APPLY WHAT YOU READ:
1 – Write out the passage of the Outlook read receipt thread that starts at "Try this, open*" and ends at "stop the message.", word for word.
2 – Put every line of the records below the thread into a JSON list of strings, one string per line, with blank lines omitted. Leave the pictures out of the answer.
── TEXT UNDER STUDY
# Outlook ' Read receipt' problem



## sleepz (Jun 13, 2004)

I am using outlook 2003. I have received a message that requested a read receipt that I said yes to sending. It does not seem to be sending it. It doesnt appear in the outbox so I can not delete it but every thirty seconds my computer flashes up that it has an error trying to send something. 
I tried using a program called OutlookSpy which was recommended on another site but that tells me I have used up my free test period and now I have to pay, but I do not even know if it would work.
All my other mail can still go in and out ok but the error messages are driving me nuts.
Any help would be gratefully received.

Cheers
Rob
UK


----------



## Augie65 (Mar 24, 2005)

Try this, open* Tools*> *Options*>* Preference* tab> click on *E-mail Options* button. Click *Tracking Options* button> on the lower section, click the radio button:* Never send a response*. Ok your way out and close Outlook. See if this will stop the message.


----------



## sleepz (Jun 13, 2004)

I had tried this before and it indeed has stopped any new 'read receipts' from being acknowledged but it doesnt stop the one that it is still trying to send. Thanks anyway.


----------



## Andrew T (Mar 27, 2007)
────
── SOURCE DATA
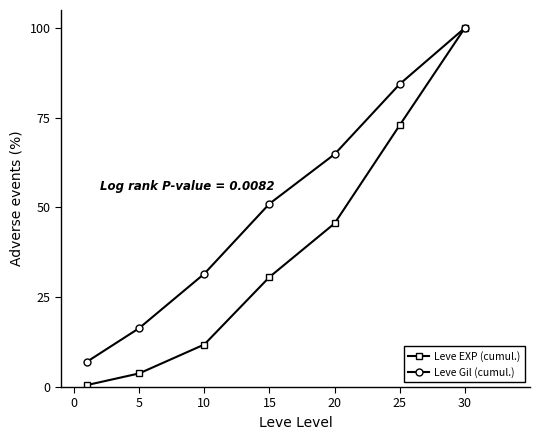

Which series has the largest total across all categories?

Leve Gil (cumul.)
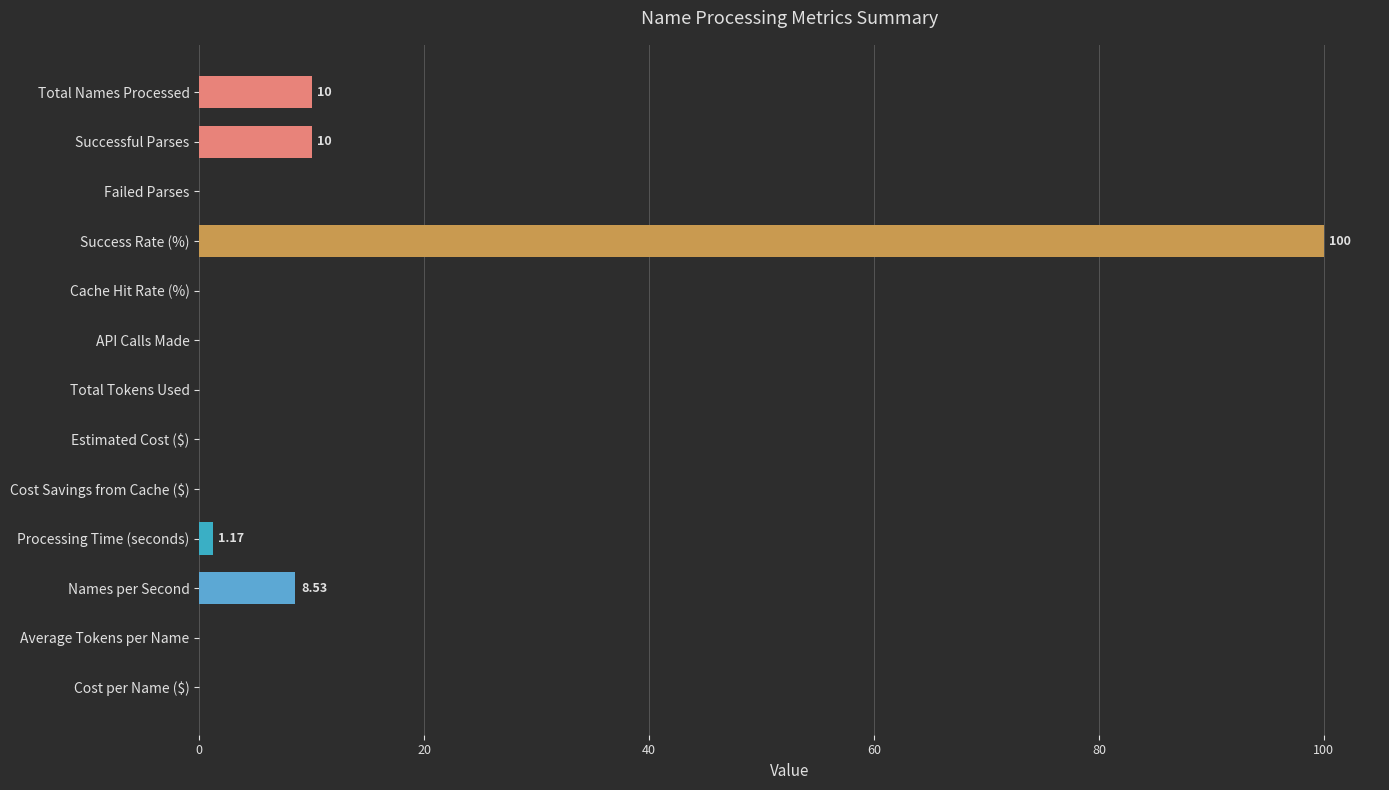

Which has a higher value, Successful Parses or Success Rate (%)?

Success Rate (%)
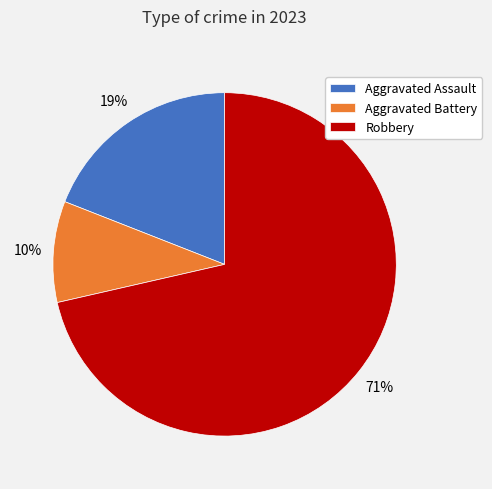

Rank the categories by value from highest to lowest.

Robbery, Aggravated Assault, Aggravated Battery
────
LIST OF SOLUTIONS:
1 –
Try this, open* Tools*> *Options*>* Preference* tab> click on *E-mail Options* button. Click *Tracking Options* button> on the lower section, click the radio button:* Never send a response*. Ok your way out and close Outlook. See if this will stop the message.

2 –
[
  "Which series has the largest total across all categories?",
  "Leve Gil (cumul.)",
  "Which has a higher value, Successful Parses or Success Rate (%)?",
  "Success Rate (%)",
  "Rank the categories by value from highest to lowest.",
  "Robbery, Aggravated Assault, Aggravated Battery"
]